What are your favourite approximate calculations?

The famous Drake equation attempts to estimate how many alien civilizations exist in our galaxy that could be detected. Frank Drake originally introduced the equation not as a rigorous calculation but to stimulate discussion: we use it with the same philosophy. The formula gives the number of contactable alien civilizations depending on estimates of parameters such as the rate at which stars form, the fraction of those stars with planets, the proportion of planets capable of developing life, and so on. (The full equation is explained here).

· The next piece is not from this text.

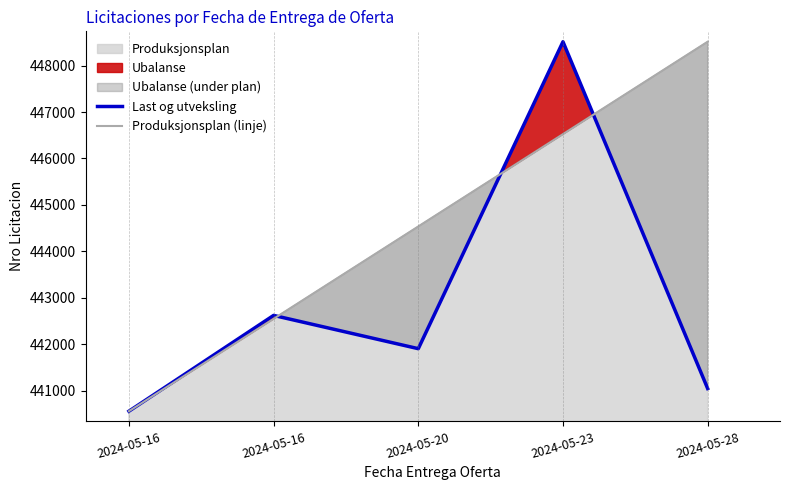

At which category does Last og utveksling reach its first local peak?

2024-05-16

We can perform this calculation accounting for the uncertainty in existing estimates of each parameter. (This calculation is performed in logarithmic space owing to the many orders of magnitude spanned, so the distribution gives the logarithm of the number of civilizations trying to contact us.) In the frame below, Caladis's sliders can be used to find the chance of there being more than one detectable alien civilization: that is, the probability that the equation yields an answer above log(0). One can see that, given our inputs, there is approximately an 11% chance.

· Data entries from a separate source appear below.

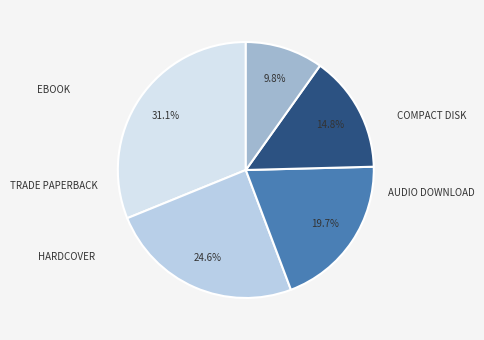

Count the number of slices in the pie.

5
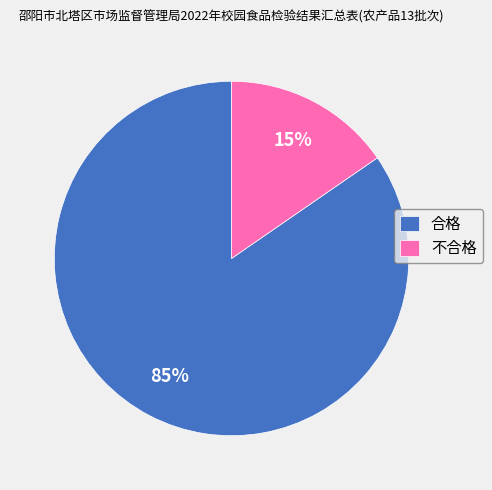

What percentage is the 不合格 slice, to the nearest percent?

15%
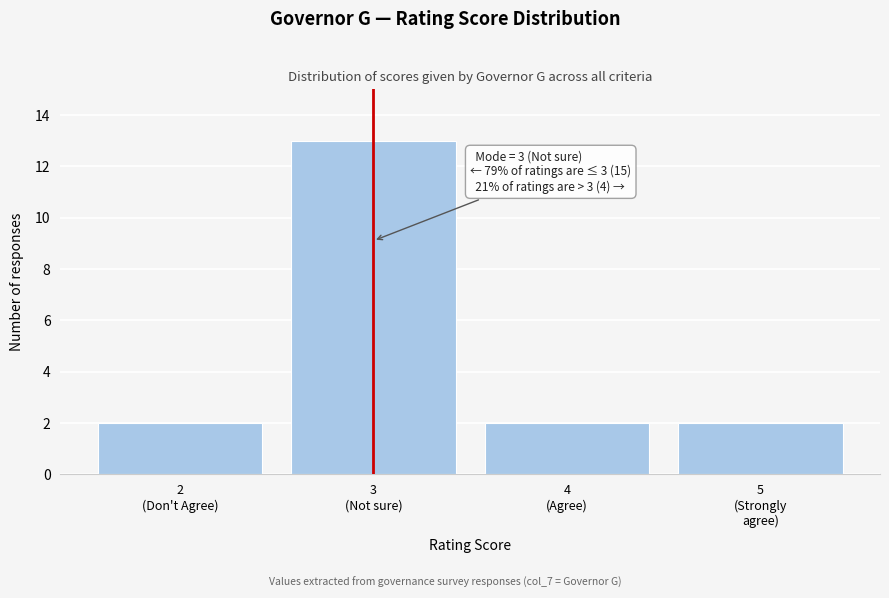

Reading left to right, transcribe all the data shown in this chart.

2	13	2	2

Another fun calculation is inspired by the 'BioNumber of the month' website, by Ron Milo at the Weizmann Institute of Science in Rehovot, Israel. It involves estimating the number of free protons (hydrogen ions) in an E. coli cell. We can use some very simple reasoning and available figures from the BioNumbers database to calculate this from experimentally measured estimates of cell acidity (pH) and cell volume. The calculation, shown here, gives a distribution that is quite skewed and runs roughly between 0 and 100 protons. One other thing Caladis shows us is that the largest source of uncertainty in this answer is due to the variance of our estimate of E. coli cell volume. That tells us where we should focus our experimental effort if we want measurements to make the answer more precise.

How are researchers supposed to know the uncertainty distributions associated with what they want to calculate?

Often we are handed error indicators that suggest that a particular form of probability distribution is suitable. For example, the quantity 10 ± 3 is probably a normal (bell-curve) distribution centred on 10 with standard deviation 3. The range 7–13 is probably a uniform distribution. But sometimes intuition might be enough to guess a typical value and extremes that are unlikely to be reached. We view Caladis as a means of stimulating debate: people might disagree over the choice of distribution ranges and so run their own calculations to see whether it makes much difference, or use established sources of ambiguity as motivation to perfom experiments.